**Extract**:
If you live in or truly love San Francisco, you’ve seen The Times of Harvey Milk. Rob Epstein’s 1984 movie is one of the best nonfiction features ever made. It’s also one of the greatest movies about this city. Only time will tell whether Stanley Nelson’s new documentary, Jonestown: The Life and Death of Peoples Temple, is a work of similar importance, but the fact that I’m even mentioning it in the same context as Epstein’s movie says something about the reserved precision of its journalistic reasoning and the overwhelming emotional force of its finale.
Of course, there is another reason to connect Jonestown and The Times of Harvey Milk. The murder of Supervisor Milk and Mayor George Moscone by Dan White took place 10 days after the deaths of Jim Jones, Congressman Leo Ryan, and more than 900 members of Jones’s Peoples Temple in Jonestown, Guyana, on November 18, 1978. One tragedy claimed the life of a man who was already a civil rights hero, while the other led mainstream media and true crime sources to portray a human being as a monster. Just as Epstein’s movie profoundly humanizes Milk, Nelson’s movie digs beneath stereotypes of pure evil to reveal a different Jones than the one used to sell quickie television and paperback biographies.

[Records in a dataset]
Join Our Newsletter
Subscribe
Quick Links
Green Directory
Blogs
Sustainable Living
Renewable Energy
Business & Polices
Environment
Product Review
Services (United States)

---

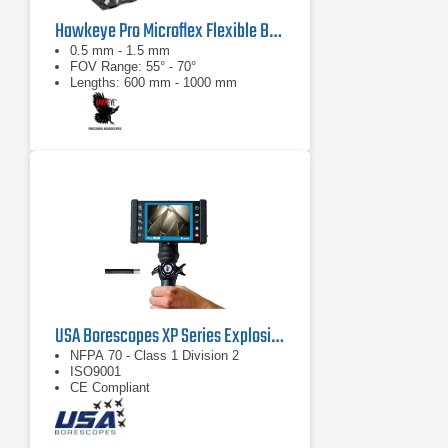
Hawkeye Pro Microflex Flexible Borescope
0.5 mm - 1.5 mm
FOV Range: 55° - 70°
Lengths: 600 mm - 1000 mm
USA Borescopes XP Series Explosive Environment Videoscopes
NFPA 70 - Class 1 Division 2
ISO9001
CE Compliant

**Task instructions**:
a - Express the rows running from the line containing "Hawkeye Pro Microflex Flexible Borescope" through the line containing "CE Compliant" as a JSON list of strings, one string per line.
b - Write the next part of the review of the Jonestown documentary.

**Results in order**:
a -
[
  "Hawkeye Pro Microflex Flexible Borescope",
  "0.5 mm - 1.5 mm",
  "FOV Range: 55° - 70°",
  "Lengths: 600 mm - 1000 mm",
  "USA Borescopes XP Series Explosive Environment Videoscopes",
  "NFPA 70 - Class 1 Division 2",
  "ISO9001",
  "CE Compliant"
]

b -
Twenty-eight years later, the tragedy in Guyana and the Milk-Moscone murders still have an effect on San Francisco politics: In very different ways, they represent the death of progressive, district-based local activism and its afterlife. (Garrett Scott, codirector of the superb documentaries Cul de Sac: A Suburban War Story and Occupation: Dreamland, was in the early stages of making a movie about the two events and their relationship to SF politics when he died earlier this year.) It seemed appropriate to have New York native Nelson discuss his movie with a contemporary political figure whose knowledge of local history runs deep. On the eve of Jonestown’s screenings at this year’s San Francisco International Film Festival, former San Francisco mayoral candidate Matt Gonzalez agreed to interview Nelson about the roads leading to the cataclysmic events of 1978 and the roads leading away from it.
MATT GONZALEZ I want to start by saying I had a typical impression of Jim Jones as a cult leader whose message was a hustle to get people into his church so he could take advantage of them when they were vulnerable. The thing that jumped out immediately to me in this film was that the fundamental part of his message throughout his ministry was this idea of racial integration and equality. The main component was there at the beginning, and in a place like Indiana, when Indianapolis was a Ku Klux Klan stronghold. It made me rethink and see him as someone who exhibited a certain genuineness and courage at that time.
Did that surprise you about him?
STANLEY NELSON The depth of his commitment surprised me. During one of the anniversaries of the deaths in Guyana, I heard some Peoples Temple members talking about it on [the radio]. I started thinking, "This involved over 900 people — all these people weren't crazy. So what was it that drove them to the church?"
Research made me realize that there was something much deeper going on and that this was a real political movement for a lot of the time the church was in existence.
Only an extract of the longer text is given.